ECCO Grant Study Synopsis: Silvia Cerantola
Silvia Cerantola, ECCO Grant Awardee
Decoding the neuroimmune crosstalk in Inflammatory Bowel Diseases
© Silvia Cerantola
Background & aim of research
Inflammatory Bowel Disease (IBD) results from an anomalous interaction between genetic, environmental, immunoregulatory and microbial-derived factors. IBD- associated specific mutations include genes involved in microbial recognition, such as mutations in the Toll-like receptor 4 (TLR4). Beside controlling host defence responses, TLR4 modulates enteric nervous system (ENS) activity, gut motility and repair processes following an insult. TLR4 deficiency in mice leads to significant ENS alterations, characterised by modified gut motility and susceptibility to inflammation. The findings of decreased gut catecholamine levels in IBD patients and the onset of milder experimental colitis after sympathectomy highlight the role of the nervous system as a key regulator of immune responses. Therefore, our research project aims to decode the neuroimmune interactions between the catecholaminergic system and innate immune sensor TLR4 in dinitrobenzene sulphonic acid (DNBS)-induced ileitis.

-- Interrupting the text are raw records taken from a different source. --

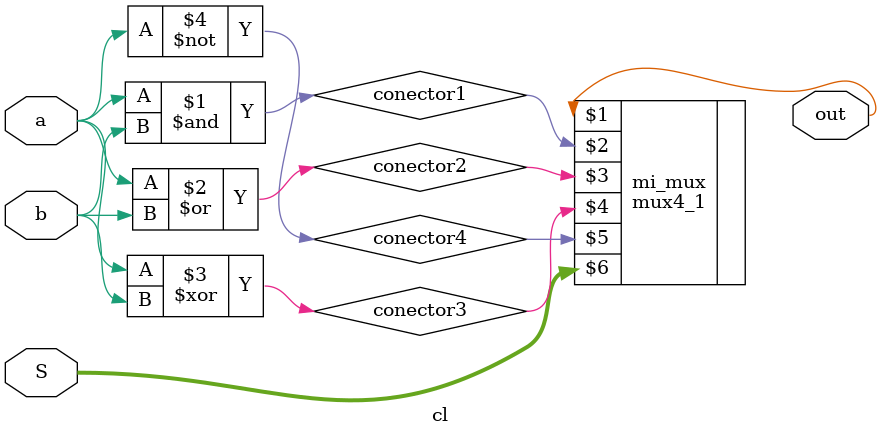
<source format=v>
module cl(output wire out, input wire a, b, input wire [1:0] S);

  wire conector1, conector2, conector3, conector4;
  and and1(conector1, a, b);
  or or1(conector2, a, b);
  xor xor1(conector3, a, b);
  not not1(conector4, a);
  
  mux4_1 mi_mux(out, conector1, conector2, conector3, conector4, S);

endmodule
</source>
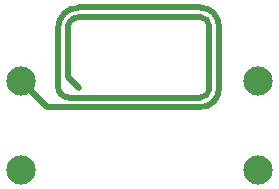
<source format=gbr>
%TF.GenerationSoftware,KiCad,Pcbnew,8.0.0*%
%TF.CreationDate,2024-05-01T17:20:29-04:00*%
%TF.ProjectId,planar_transformer_v2,706c616e-6172-45f7-9472-616e73666f72,rev?*%
%TF.SameCoordinates,Original*%
%TF.FileFunction,Copper,L2,Inr*%
%TF.FilePolarity,Positive*%
%FSLAX46Y46*%
G04 Gerber Fmt 4.6, Leading zero omitted, Abs format (unit mm)*
G04 Created by KiCad (PCBNEW 8.0.0) date 2024-05-01 17:20:29*
%MOMM*%
%LPD*%
G01*
G04 APERTURE LIST*
%TA.AperFunction,ComponentPad*%
%ADD10C,2.476500*%
%TD*%
%TA.AperFunction,ViaPad*%
%ADD11C,0.500000*%
%TD*%
%TA.AperFunction,Conductor*%
%ADD12C,0.520000*%
%TD*%
G04 APERTURE END LIST*
D10*
%TO.N,Net-(J1-Pin_1)*%
%TO.C,J1*%
X121590400Y-101498400D03*
X121590400Y-93998400D03*
%TO.N,Net-(J1-Pin_3)*%
X141630400Y-93998400D03*
X141630400Y-101498400D03*
%TD*%
D11*
%TO.N,Net-(J1-Pin_1)*%
X126441200Y-94564200D03*
%TD*%
D12*
%TO.N,Net-(J1-Pin_1)*%
X125627400Y-95372800D02*
X136747400Y-95372800D01*
X137515600Y-94604600D02*
X137515600Y-89318660D01*
X138325800Y-94614400D02*
X138325800Y-89328200D01*
X136766740Y-88569800D02*
X126447400Y-88569800D01*
X126444400Y-96189800D02*
X126447400Y-96192800D01*
X125524200Y-93647200D02*
X126441200Y-94564200D01*
X124704200Y-89493000D02*
X124704200Y-94449600D01*
X125524200Y-89493000D02*
X125524200Y-93647200D01*
X121590400Y-93998400D02*
X123781800Y-96189800D01*
X123781800Y-96189800D02*
X126444400Y-96189800D01*
X126447400Y-96192800D02*
X136747400Y-96192800D01*
X136747400Y-87749800D02*
X126447400Y-87749800D01*
X136747400Y-96192800D02*
G75*
G03*
X138325800Y-94614400I0J1578400D01*
G01*
X126447400Y-87749800D02*
G75*
G03*
X124704200Y-89493000I0J-1743200D01*
G01*
X124704200Y-94449600D02*
G75*
G03*
X125627400Y-95372800I923200J0D01*
G01*
X126447400Y-88569800D02*
G75*
G03*
X125524200Y-89493000I0J-923200D01*
G01*
X138325800Y-89328200D02*
G75*
G03*
X136747400Y-87749800I-1578400J0D01*
G01*
X137515600Y-89318660D02*
G75*
G03*
X136766740Y-88569800I-748900J-40D01*
G01*
X136747400Y-95372800D02*
G75*
G03*
X137515600Y-94604600I0J768200D01*
G01*
%TD*%
M02*

</source>
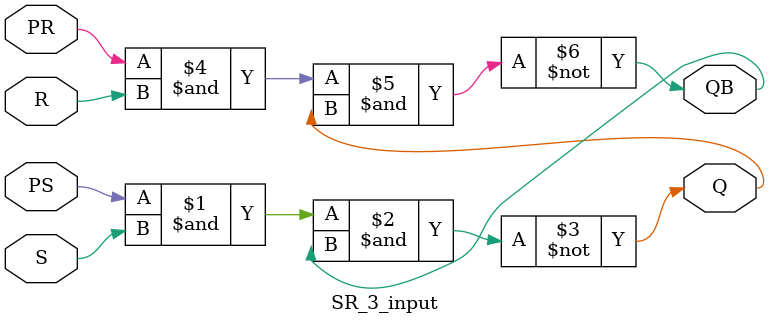
<source format=sv>
module SR_2_input (input S, R, output Q, QB);
    nand #8 (Q, S, QB);
    nand #8 (QB, R, Q);
endmodule

module SR_3_input (input S, PS, R, PR,  output Q, QB);

    nand #12 (Q, PS, S, QB);
    nand #12 (QB, PR, R, Q);

endmodule
</source>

Methodology/experiments that will be used
Wild type mice will be subjected to: peripheral catecholamine depletion with 6- hydroxydopamine, TLR4 signalling inhibition and DNBS-induced ileitis. In collaboration with our multidisciplinary team, the neuroimmune biomarkers affected by DNBS-induced ileitis will be identified in order to disclose potential correlations between functional data, protein expression levels and microbiota signature and possibly to define an algorithm of IBD severity.
Anticipated main impact
In the short term this project will offer the opportunity to define the catecholamine– TLR4 interaction in ENS, disclose the TLR4–catecholamine crosstalk during IBD and delineate IBD enteric neuroimmune signatures. In the longer term, the benefits of this research will be the identification/repurposing of catecholaminergic system modulators as potential diagnostic/therapeutic strategies to target specifically sympathetic pathways in neuroimmune cells, to increase diagnostic and therapeutic efficacy and possibly reduce adverse effects.
Months 1–9: Mouse models of experimental sympathectomy and TLR4 inhibition; structural and functional analysis of ENS. Months 7–12: Evaluation of catecholaminergic system and TLR4 inhibition during experimental ileitis; structural and functional analysis of ENS.